NEWS RELEASE: Roseville High School Students to Experience Dangers of Distracted Driving
Roseville High Schools students will experience firsthand the dangers of distracted and impaired driving when the Save A Life Tour visits the school on February 24, 2025. Save A Life Tour is a combination of fact-based lectures and interactive simulations which allow students to experience the potential consequences of poor driving decisions.
Roseville High School Principal Jason Bettin said that students who are enrolled in health class will participate in the event. “It is a natural fit with the curriculum for that class and the Save A Life Tour is something we hope to expand on and have yearly. Health class became a great option since all students must take health, usually in their freshmen and sophomore years, which is also when most students take drivers training.”

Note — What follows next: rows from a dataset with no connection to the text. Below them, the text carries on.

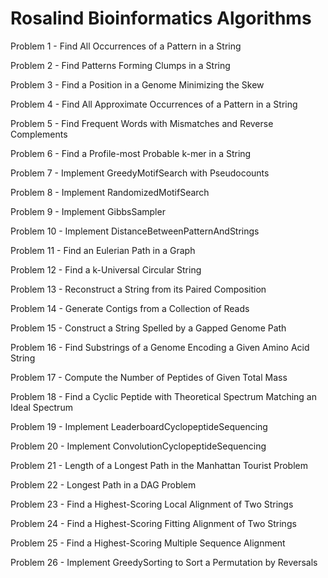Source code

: # Rosalind Bioinformatics Algorithms
Problem 1 - Find All Occurrences of a Pattern in a String

Problem 2 - Find Patterns Forming Clumps in a String

Problem 3 - Find a Position in a Genome Minimizing the Skew

Problem 4 - Find All Approximate Occurrences of a Pattern in a String

Problem 5 - Find Frequent Words with Mismatches and Reverse Complements

Problem 6 - Find a Profile-most Probable k-mer in a String

Problem 7 - Implement GreedyMotifSearch with Pseudocounts

Problem 8 - Implement RandomizedMotifSearch

Problem 9 - Implement GibbsSampler

Problem 10 - Implement DistanceBetweenPatternAndStrings

Problem 11 - Find an Eulerian Path in a Graph

Problem 12 - Find a k-Universal Circular String

Problem 13 - Reconstruct a String from its Paired Composition

Problem 14 - Generate Contigs from a Collection of Reads

Problem 15 - Construct a String Spelled by a Gapped Genome Path

Problem 16 - Find Substrings of a Genome Encoding a Given Amino Acid String

Problem 17 - Compute the Number of Peptides of Given Total Mass 

Problem 18 - Find a Cyclic Peptide with Theoretical Spectrum Matching an Ideal Spectrum

Problem 19 - Implement LeaderboardCyclopeptideSequencing

Problem 20 - Implement ConvolutionCyclopeptideSequencing

Problem 21 - Length of a Longest Path in the Manhattan Tourist Problem

Problem 22 - Longest Path in a DAG Problem

Problem 23 - Find a Highest-Scoring Local Alignment of Two Strings 

Problem 24 - Find a Highest-Scoring Fitting Alignment of Two Strings

Problem 25 - Find a Highest-Scoring Multiple Sequence Alignment

Problem 26 - Implement GreedySorting to Sort a Permutation by Reversals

The program specifically places emphasis on common student driving situations, including improper driver behavior, safety restraints, impaired driving, distracted driving, and motorcycle awareness. The Save A Life Tour utilizes a variety of methods for educating and demonstrating the effects and consequences that are direct results of poor choices and/or decisions made by operators of a motor vehicle. A fact-based lecture will also be provided by facilitators, including informative visual presentations showing actual footage and pictures of crashes, victim stories, and simulations for the effects of impaired and distracted driving behavior.
Students will learn about the driving dangers through several activities. A virtual reality impaired driving simulator will illustrate the dangers of impaired driving from a sober perspective by showing how alcohol and drugs can affect a driver's reaction time, motor skills, and judgment. A stationary distracted/texting and driving simulator, complete with a smartphone that the student will use to send and receive text messages, shows how distraction affects reaction time with a split-second delay that will cause participants to demonstrate tendencies similar to that of a distracted driver. Two monitors will also be on hand to display videos pertaining to destructive decisions regarding impaired driving and distracted driving as well showing the consequences of the poor choices that were made and how the families are affected.
Bettin said that the Save A Life Tour program directly ties into teaching students responsibility, healthy decisions, and safety. “We know teenagers can succumb to peer pressure, living in a world where they are very connected to their phones and devices. As they start to get to one of the most major responsibilities of their young lives, the ability to drive a car, we want to make sure they understand how important it is to be aware of the power of car and the serious harm that can be caused if they don't treat it that way.”
Based out of Grand Rapids, the Save A Life Tour has traveled around the world to show firsthand the deadly consequences of unsafe driving practices and choices. This program has been presented to students at over 1500 different colleges and universities and over 600 different high schools across the country. The program was purchased for the school through a Macomb County grant.